INSTRUCTION 1 — Translate this sentence from the passage about Chaplin into Spanish: "It is a very funny film and a brave one."
INSTRUCTION 2 — List every real person named in the passage about Chaplin.

Segment Start: TEXT BLOCK

Chaplin put his Little Tramp and $1.5 million of his own money on the line to ridicule Hitler. Plus, he was instrumental in raising millions of dollars for Jewish refugee centers. It is a very funny film and a brave one. Chaplin never played a little man with a mustache again.
Chaplin was always open in his criticism of the injustices he saw taking place his adopted country, the good old USA. He became a target of Right-Wing Conservatives. Congressperson John Rankin of Mississippi pushed for his deportation. In 1952, J. Howard McGrath, the Attorney General announced that Chaplin, who was on a sailing vacation, would not be permitted to return to the USA unless he could prove his “moral worth.” Chaplin was furious and refused to return, taking up residence on a small farm in Switzerland.
He did not return until 1972, when the Academy of Motion Picture Arts and Sciences gave Chaplin an Honorary Oscar. Chaplin was initially hesitant about accepting but decided to return to the USA for the first time in 20 years. His return attracted a lot of press. At the ceremony he received a 12-minute standing ovation, the longest in the Academy Award history. Visibly emotional, Chaplin accepted his award for “the incalculable effect he has had in making motion pictures the art form of this century”.
In his declining years Chaplin looked back with happiness on his early days in the movies:
I was able to try anything in those days, I was free.

Segment End: TEXT BLOCK
Segment Start: DATA EXTRACT

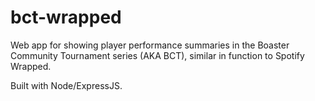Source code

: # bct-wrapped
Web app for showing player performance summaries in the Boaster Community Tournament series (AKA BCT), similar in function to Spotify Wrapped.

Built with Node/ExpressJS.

Segment End: DATA EXTRACT
Segment Start: DATA EXTRACT

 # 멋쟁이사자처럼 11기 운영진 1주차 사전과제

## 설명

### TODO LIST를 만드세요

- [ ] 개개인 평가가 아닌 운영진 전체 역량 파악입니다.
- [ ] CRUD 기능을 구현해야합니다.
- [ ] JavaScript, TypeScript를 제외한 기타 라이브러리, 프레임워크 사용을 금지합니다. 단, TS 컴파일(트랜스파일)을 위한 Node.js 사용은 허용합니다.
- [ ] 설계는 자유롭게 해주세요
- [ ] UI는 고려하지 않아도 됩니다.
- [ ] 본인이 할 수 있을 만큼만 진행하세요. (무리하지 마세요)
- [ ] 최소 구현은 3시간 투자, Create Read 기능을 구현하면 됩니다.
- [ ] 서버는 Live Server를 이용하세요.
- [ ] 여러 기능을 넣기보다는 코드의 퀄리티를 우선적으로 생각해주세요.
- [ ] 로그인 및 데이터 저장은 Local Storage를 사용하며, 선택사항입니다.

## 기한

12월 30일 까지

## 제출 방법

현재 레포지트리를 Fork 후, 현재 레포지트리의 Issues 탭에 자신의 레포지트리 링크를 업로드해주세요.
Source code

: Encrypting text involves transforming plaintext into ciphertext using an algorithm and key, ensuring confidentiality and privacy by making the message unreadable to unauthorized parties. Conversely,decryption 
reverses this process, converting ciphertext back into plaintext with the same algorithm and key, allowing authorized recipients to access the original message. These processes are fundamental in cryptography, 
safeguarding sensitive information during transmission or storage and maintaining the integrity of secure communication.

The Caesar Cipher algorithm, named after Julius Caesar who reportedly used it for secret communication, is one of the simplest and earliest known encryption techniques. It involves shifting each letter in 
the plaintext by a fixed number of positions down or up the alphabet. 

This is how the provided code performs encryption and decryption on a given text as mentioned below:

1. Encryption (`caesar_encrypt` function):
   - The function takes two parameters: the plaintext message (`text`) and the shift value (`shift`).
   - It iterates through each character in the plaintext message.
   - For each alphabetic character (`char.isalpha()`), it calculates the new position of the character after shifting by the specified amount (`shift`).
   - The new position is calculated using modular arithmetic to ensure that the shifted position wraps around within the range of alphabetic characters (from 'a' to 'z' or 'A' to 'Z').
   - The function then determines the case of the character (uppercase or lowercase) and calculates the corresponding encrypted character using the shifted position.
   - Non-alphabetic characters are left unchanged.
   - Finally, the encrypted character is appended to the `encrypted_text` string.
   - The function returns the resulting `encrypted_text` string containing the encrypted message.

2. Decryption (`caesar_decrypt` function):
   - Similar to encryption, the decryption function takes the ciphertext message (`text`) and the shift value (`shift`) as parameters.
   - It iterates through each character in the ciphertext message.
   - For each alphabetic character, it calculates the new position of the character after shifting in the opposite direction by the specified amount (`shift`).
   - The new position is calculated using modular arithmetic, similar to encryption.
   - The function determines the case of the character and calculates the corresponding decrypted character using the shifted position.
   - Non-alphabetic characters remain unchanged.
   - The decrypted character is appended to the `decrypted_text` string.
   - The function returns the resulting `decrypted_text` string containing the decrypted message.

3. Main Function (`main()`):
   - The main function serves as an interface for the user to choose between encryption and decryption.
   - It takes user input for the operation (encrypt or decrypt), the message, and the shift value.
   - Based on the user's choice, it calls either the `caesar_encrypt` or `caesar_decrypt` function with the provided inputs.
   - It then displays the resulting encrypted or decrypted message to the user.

Segment End: DATA EXTRACT
Segment Start: DATA EXTRACT

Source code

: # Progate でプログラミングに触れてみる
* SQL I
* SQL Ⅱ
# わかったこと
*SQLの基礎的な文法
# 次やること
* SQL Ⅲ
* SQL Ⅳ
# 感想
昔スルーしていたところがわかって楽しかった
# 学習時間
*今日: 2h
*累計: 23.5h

Segment End: DATA EXTRACT

TASK RESULT 1 — Es una película muy divertida y también valiente.

TASK RESULT 2 — Chaplin, Hitler, John Rankin, J. Howard McGrath